Not long ago, I was called for jury duty here in Washington, DC. I sat in a big waiting room with dozens of other potential jurors. We were that quintessential cross-section of DC society: young and old, black and white, men and women; a diversity of suits and jeans, loafers and boots.
As we sat there waiting to be called to perform this solemn duty of American democracy and civic engagement, we watched a video about jury selection. It was a propaganda piece meant to convince us that giving up a day or many days to sit in a courtroom was not a waste of time; like the meetings they are, people are not excited by being on a jury. But it also served as a FAQ about the process of serving on a jury.
Interwoven in the video where a greatest-hits of jury scenes from movies. And over and over again, the scene looks pretty much the same – whether in grainy black and white or more modern color. It’s an almost stereotypical scene of people sitting around a table basically just arguing in circles. There’s the inevitable scene of the jury foreman trying to bridge a divide between factions in the room. It’s a scene that hasn’t changed in decades even if we know if can be better.
It’s the typical dysfunction of the meeting that struck me.

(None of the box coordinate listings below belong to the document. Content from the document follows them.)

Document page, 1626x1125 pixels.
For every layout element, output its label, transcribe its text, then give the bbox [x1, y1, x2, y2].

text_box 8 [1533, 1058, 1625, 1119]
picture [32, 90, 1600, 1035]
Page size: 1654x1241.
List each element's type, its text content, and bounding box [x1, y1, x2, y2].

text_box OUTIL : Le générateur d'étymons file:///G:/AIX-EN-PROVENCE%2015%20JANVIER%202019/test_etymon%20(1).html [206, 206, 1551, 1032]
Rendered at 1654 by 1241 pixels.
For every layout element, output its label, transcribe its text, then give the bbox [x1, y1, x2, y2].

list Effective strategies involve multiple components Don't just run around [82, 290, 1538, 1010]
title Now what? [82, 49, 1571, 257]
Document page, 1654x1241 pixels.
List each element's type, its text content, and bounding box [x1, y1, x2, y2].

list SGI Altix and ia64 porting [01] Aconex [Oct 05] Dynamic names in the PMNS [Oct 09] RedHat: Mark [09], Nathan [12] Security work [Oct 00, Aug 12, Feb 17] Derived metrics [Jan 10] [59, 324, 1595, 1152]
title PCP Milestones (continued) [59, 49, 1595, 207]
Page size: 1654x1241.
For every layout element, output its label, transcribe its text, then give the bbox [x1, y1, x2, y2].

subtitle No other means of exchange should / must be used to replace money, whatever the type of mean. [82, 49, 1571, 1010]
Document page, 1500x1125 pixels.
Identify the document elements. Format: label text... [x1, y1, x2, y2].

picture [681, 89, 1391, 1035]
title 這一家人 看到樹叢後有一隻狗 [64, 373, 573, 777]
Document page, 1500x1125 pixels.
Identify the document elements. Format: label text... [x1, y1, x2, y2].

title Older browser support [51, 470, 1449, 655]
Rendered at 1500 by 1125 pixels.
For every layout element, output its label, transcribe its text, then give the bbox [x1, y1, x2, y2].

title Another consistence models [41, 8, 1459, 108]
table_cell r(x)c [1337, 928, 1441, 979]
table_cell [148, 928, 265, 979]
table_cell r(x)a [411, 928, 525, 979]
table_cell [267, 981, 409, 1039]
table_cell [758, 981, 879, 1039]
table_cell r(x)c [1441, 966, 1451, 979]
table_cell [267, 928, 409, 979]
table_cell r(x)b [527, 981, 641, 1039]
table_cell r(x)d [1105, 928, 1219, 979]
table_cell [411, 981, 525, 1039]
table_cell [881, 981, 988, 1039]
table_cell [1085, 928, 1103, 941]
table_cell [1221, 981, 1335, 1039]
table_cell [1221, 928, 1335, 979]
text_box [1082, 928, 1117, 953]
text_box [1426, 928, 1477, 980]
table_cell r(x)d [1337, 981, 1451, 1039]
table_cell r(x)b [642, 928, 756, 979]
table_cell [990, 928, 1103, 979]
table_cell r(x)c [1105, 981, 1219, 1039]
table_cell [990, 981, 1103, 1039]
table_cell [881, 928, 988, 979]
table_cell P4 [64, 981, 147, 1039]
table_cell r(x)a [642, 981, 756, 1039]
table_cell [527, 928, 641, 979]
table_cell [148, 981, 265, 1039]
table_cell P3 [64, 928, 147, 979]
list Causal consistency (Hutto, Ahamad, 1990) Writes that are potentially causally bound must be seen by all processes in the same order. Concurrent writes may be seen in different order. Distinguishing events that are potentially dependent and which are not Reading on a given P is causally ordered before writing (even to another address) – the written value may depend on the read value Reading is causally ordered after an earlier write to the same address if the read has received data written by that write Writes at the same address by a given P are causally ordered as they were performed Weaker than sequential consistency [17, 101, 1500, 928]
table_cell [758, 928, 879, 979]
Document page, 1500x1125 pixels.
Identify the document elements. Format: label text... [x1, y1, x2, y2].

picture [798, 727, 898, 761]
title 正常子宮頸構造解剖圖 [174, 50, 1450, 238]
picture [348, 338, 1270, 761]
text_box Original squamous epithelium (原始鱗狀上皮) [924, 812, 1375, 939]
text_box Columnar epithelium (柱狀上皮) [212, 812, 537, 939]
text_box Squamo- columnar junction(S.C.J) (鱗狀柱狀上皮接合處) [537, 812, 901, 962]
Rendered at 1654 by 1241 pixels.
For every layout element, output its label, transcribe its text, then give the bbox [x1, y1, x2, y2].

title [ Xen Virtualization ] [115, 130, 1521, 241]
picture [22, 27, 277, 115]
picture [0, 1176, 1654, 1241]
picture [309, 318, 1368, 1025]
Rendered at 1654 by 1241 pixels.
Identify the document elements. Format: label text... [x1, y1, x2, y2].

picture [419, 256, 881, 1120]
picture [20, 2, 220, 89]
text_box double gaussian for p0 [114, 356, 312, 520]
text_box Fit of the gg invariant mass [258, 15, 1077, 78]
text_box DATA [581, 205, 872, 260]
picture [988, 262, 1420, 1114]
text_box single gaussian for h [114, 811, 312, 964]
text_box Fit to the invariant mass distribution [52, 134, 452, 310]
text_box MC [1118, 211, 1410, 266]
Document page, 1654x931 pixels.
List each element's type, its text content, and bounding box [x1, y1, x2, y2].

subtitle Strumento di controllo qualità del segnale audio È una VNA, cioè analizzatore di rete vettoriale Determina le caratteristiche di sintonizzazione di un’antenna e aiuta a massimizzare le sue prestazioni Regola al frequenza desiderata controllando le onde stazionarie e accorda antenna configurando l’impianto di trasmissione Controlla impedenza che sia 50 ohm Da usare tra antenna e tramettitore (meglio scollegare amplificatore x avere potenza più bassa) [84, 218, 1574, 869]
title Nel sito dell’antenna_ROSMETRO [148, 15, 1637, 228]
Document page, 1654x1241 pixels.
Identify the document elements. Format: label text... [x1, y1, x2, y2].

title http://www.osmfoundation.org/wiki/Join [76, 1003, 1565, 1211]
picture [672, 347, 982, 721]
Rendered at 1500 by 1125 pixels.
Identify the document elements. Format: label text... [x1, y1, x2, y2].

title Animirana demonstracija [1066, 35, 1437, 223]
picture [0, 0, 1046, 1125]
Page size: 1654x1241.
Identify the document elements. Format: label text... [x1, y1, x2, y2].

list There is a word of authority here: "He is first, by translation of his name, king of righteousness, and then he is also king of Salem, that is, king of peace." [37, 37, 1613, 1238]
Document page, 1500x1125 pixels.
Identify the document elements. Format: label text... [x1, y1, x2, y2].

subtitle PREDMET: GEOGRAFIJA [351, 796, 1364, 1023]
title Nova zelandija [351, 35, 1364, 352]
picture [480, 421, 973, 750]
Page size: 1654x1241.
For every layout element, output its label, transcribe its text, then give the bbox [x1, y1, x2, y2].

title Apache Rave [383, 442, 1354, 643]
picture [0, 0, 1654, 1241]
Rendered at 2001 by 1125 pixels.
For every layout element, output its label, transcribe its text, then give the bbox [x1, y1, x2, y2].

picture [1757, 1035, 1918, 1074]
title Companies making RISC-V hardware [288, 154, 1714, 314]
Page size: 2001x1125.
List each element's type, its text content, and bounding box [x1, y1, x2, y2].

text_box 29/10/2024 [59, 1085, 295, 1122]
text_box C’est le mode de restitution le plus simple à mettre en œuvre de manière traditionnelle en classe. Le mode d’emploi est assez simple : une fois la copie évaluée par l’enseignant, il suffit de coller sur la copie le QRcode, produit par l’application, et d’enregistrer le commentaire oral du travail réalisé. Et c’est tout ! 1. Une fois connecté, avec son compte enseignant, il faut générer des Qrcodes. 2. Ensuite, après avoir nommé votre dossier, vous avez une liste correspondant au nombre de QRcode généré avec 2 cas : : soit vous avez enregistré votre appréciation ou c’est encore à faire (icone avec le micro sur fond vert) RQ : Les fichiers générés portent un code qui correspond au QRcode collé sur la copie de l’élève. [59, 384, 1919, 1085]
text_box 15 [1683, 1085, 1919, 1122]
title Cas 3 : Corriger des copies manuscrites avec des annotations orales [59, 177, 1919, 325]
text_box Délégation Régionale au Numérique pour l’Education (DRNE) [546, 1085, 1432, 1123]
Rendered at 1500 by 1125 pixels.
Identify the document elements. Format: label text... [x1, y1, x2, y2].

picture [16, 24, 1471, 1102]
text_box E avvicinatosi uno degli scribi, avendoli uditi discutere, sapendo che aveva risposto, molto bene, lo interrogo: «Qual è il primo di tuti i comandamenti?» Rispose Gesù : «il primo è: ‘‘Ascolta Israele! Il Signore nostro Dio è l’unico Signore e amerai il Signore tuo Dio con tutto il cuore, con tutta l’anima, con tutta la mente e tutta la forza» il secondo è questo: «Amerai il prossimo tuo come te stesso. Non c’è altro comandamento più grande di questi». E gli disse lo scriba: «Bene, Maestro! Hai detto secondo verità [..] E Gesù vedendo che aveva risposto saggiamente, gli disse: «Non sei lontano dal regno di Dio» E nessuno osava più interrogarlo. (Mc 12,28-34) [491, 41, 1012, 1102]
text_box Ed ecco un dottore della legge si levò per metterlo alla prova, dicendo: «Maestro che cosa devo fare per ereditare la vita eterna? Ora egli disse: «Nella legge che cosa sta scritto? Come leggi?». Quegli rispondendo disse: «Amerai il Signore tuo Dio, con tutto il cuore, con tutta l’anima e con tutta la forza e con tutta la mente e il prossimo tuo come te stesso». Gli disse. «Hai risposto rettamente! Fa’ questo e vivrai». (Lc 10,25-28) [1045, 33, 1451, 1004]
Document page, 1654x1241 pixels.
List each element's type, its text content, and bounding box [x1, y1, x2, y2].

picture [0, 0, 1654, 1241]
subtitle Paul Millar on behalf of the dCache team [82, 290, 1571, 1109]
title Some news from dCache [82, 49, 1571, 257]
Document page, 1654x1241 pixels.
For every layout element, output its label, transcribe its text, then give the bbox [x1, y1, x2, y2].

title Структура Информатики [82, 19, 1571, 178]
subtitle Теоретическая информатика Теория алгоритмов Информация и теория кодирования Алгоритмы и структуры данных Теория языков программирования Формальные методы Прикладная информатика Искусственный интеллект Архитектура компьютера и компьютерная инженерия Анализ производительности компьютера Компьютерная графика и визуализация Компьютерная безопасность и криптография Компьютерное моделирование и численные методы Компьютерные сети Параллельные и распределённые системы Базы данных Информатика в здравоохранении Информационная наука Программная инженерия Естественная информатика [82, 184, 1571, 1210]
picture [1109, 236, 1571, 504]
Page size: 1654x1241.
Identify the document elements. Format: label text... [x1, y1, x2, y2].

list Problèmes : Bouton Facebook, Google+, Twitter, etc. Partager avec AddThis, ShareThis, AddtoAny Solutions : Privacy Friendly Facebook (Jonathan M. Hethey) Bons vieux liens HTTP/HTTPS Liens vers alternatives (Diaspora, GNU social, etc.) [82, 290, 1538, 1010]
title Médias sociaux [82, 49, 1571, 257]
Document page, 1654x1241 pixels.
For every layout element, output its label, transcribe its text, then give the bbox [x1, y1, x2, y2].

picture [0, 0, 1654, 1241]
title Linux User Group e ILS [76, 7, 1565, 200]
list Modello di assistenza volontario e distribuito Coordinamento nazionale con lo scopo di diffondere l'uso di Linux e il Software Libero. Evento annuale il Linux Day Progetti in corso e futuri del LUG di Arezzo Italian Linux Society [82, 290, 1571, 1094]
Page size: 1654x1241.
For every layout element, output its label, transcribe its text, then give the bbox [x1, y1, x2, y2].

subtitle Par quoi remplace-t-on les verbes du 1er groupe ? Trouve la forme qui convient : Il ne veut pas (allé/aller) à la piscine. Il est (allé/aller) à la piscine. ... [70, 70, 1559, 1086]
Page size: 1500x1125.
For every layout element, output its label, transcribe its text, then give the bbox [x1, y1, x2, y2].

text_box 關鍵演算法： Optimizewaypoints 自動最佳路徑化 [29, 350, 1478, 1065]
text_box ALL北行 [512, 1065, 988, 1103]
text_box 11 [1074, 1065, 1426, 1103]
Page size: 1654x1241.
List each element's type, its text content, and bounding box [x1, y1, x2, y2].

After all, there’s no one in the jury room who has a background in running a meeting. No one has any meeting facilitation skills. There’s no requirement that the foreman know anything about hearing all voices, surfacing constructive disagreement, bringing a group together, or facilitating meetings.
It’s weird because the stakes are so high: where else does the outcome of a meeting mean the difference between freedom and imprisonment or, potentially, life and death? And yet the model videos make it look like it’s ok to run this meeting just like so many office meetings are run: no real structure, no real moderation, no real facilitation, no real way to resolve differences.
As in business, there are lots of other things that may take priority over meeting training or meeting facilitation skills. But given the degree to which meetings are central in businesses and in our court system and the degree to which their outcomes matter, it’s kind of crazy that we just turn people loose with not a minute of meeting training or guidance and hope for the best.
In the end, the court released all of the potential jurors because the judge called in sick. There was, in fact, no reason for us to have shown up for the meeting; a not-unfamiliar complaint of meeting attendees everywhere. People hooted and hollered to be let go from their duties as we streamed out of the court into downtown Washington, DC. It’s a common manifestation of people not having to attend a meeting when they expect that it’s not going to a good meeting.